Ironically, 21 year later, Jones had his last start in the Bathurst 1000 with Johnson’s Shell Helix team in an AU Falcon he drove to seventh place with Greg Ritter.

More than 100 guests attended a morning tea on Wednesday to toast French at the newly-opened Gold Coast Motor Museum, which has been built by Gold Coast brothers Grant and Carl Amor.

Traditionally, the gathering is an annual reunion hosted by motor racing stalwart Ian Maudsley in August, but COVID-19 restrictions meant this year’s event had to be cancelled and a more casual function was held to mark French’s milestone birthday.

“I guess I’m glad he picked me,” French laughed to about Johnson’s 1981 co-driver selection.

“That was a pretty special win and it’s great that the car is still around for people to enjoy.

“But the older I get, the faster I was.”

Johnson also recounted the classic tale about French filling up the XD Falcon’s centre console with Vegemite sandwiches and orange quarters for his stints during the 1981 race.

“In those days Bathurst was the last race of the year and you basically brought the car home and parked it in the shed for a few months before you touched it,” said Johnson.

“I remember going to the car after that ‘81 race and thinking ‘what’s that bloody smell?’

“Looked in the console and there were the remnants for some Vegemite sandwiches and some old oranges.

“He was always pretty good on the tooth!”

French, with the sharp wit he is still renowned for, replied “Well, a man’s gotta eat.”

French was born in Millaa Millaa in Northern Queensland on November 28, 1930 and he raced from the 1960s well into the 1980s.

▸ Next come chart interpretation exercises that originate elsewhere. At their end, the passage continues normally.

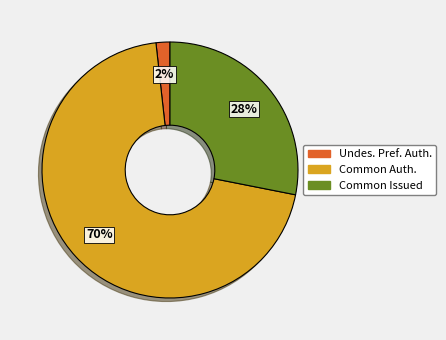

The Common Auth. slice represents 70% of the pie. True or false?

True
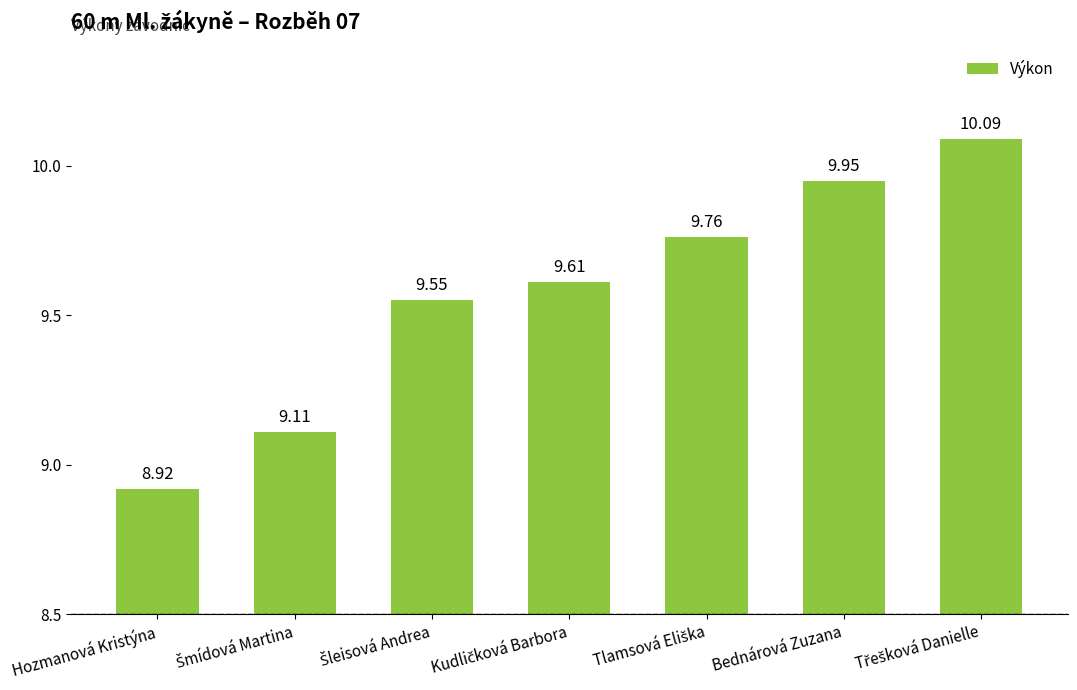

Where is the data nearest to the value 9?

Hozmanová Kristýna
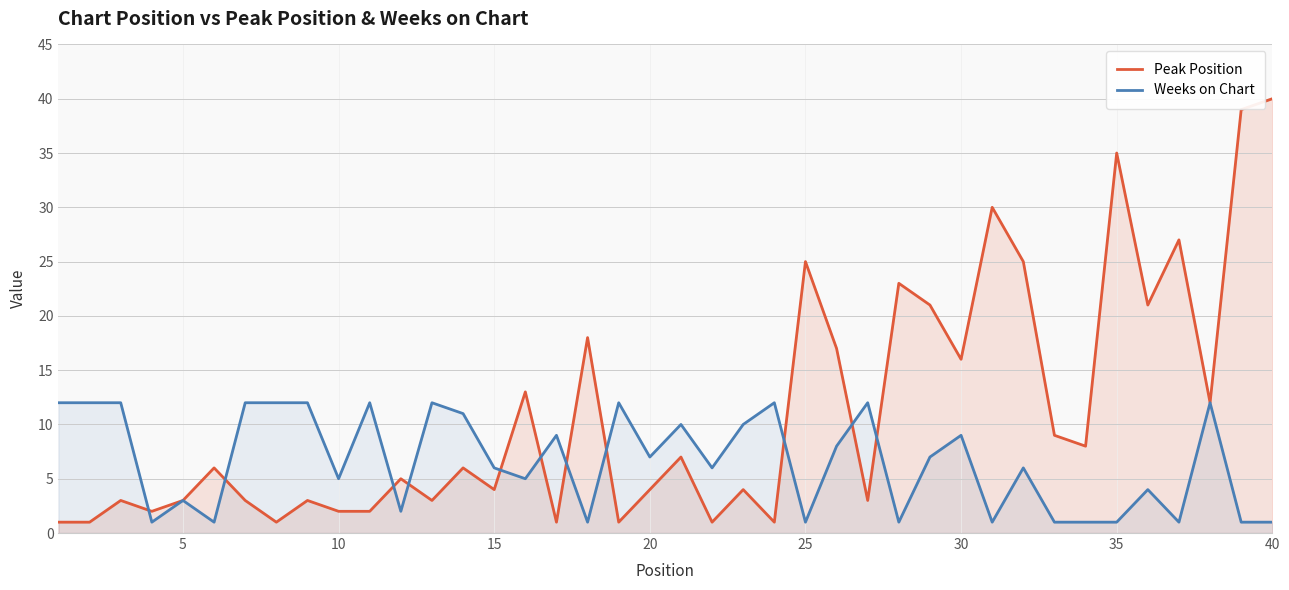

What is the average value of the Weeks on Chart series?

7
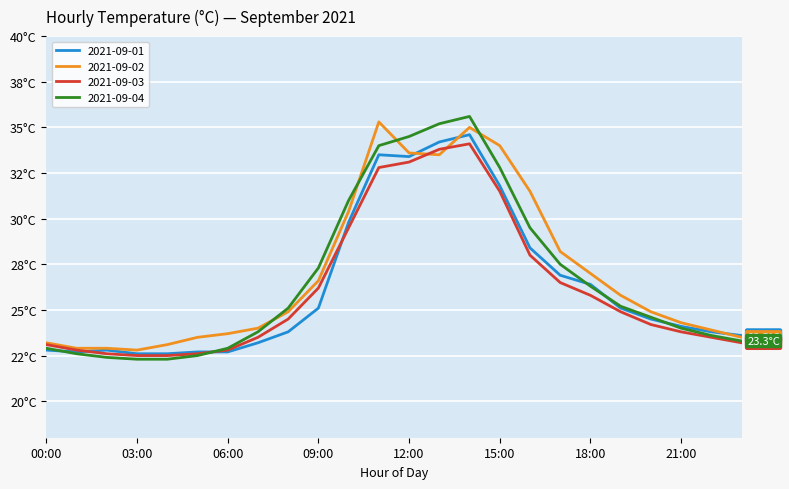

What are all the series names shown in the legend?

2021-09-01, 2021-09-02, 2021-09-03, 2021-09-04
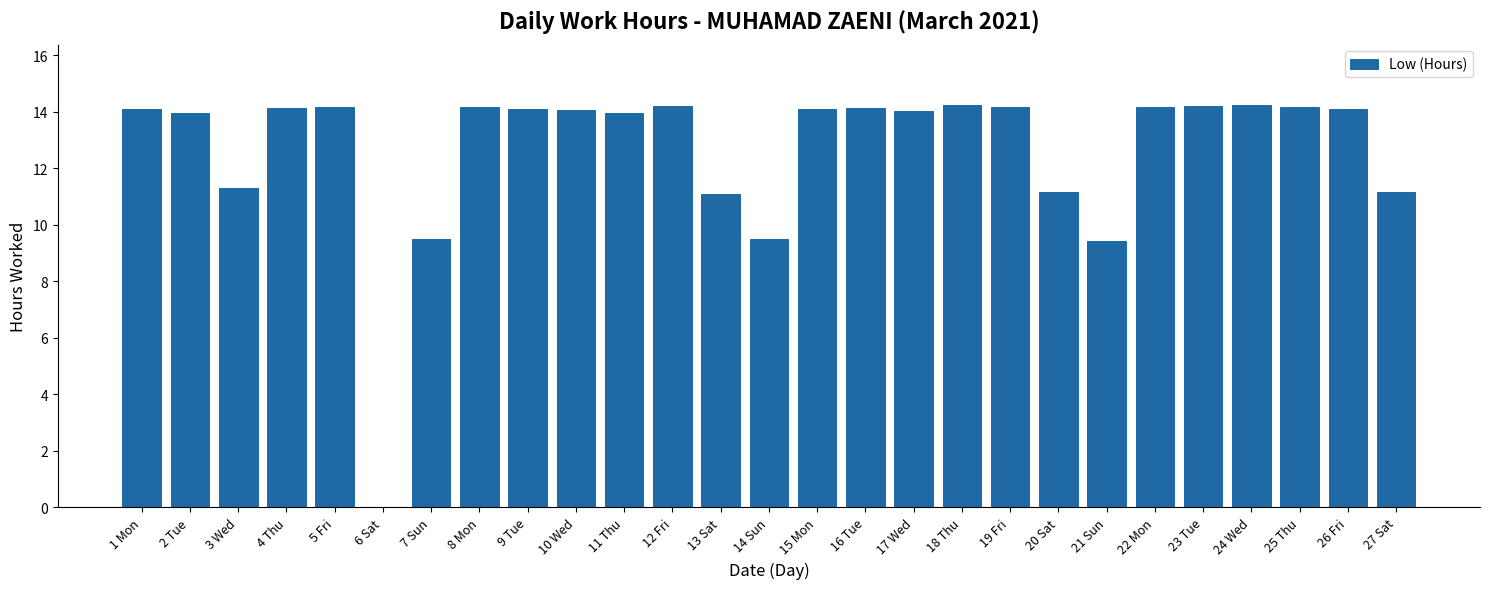

What is the ratio of the value at 23 Tue to the value at 4 Thu?

1.0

He won the Australian GT Championship in 1962 driving a Centaur-Waggott and won the Sandown 500 in 1969 in a Ford Falcon GTHO with Allan Moffat.

He finished first in class and second outright in a single-driver entry Bryan Byrt-backed GTHO Phase III at Bathurst in 1972.

French, who was a successful cyclist in his youth, was a well-known multi-franchise car dealer selling BMC vehicles, Alfa Romeo, Renault, Peugeot and Subaru in Brisbane.

He has been a regular attendee at one-off special events like the Leyburn Historic Sprints and was invited to be a part of the Pirtek Legends event at the Gold Coast 600 in 2009 and 2010 at the age of 78 and 79 respectively.

The Leyburn Historic Sprints are held each year in recognition of the 1949 Australian Grand Prix which was held just down the road on an old airstrip.

Ironically, French rode his motorcycle out to Leyburn from Brisbane (now 2.5 hours on reasonable roads), as an 18-year-old with a mate to watch that original Grand Prix.

“Yep, I was there for the Grand Prix and have been to most of the Leyburn Sprints since they started 25 years ago,” said French.

“It was disappointing they had to be cancelled this year because of COVID-19 but I am already looking forward to August next year.”

The 25th anniversary 2021 Leyburn Sprints will be held on August 21-22, 2021.